[Revision tracking records]
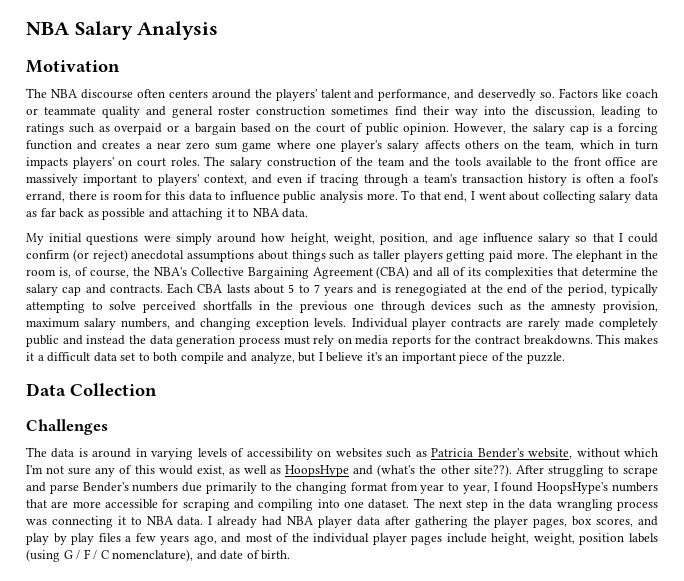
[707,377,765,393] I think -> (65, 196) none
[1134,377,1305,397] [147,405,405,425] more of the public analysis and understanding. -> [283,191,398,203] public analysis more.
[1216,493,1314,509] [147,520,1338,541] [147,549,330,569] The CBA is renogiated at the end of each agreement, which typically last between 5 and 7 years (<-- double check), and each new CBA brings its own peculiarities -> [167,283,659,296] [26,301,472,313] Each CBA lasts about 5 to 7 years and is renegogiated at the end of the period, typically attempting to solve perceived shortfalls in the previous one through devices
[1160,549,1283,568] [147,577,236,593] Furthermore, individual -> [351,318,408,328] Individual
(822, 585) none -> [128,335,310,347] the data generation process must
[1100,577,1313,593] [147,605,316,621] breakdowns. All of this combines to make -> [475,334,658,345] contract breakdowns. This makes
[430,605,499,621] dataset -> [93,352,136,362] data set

TASK ITEM — Report every line in the data above in which the word "none" appears.

TASK RESPONSE —
[707,377,765,393] I think -> (65, 196) none
(822, 585) none -> [128,335,310,347] the data generation process must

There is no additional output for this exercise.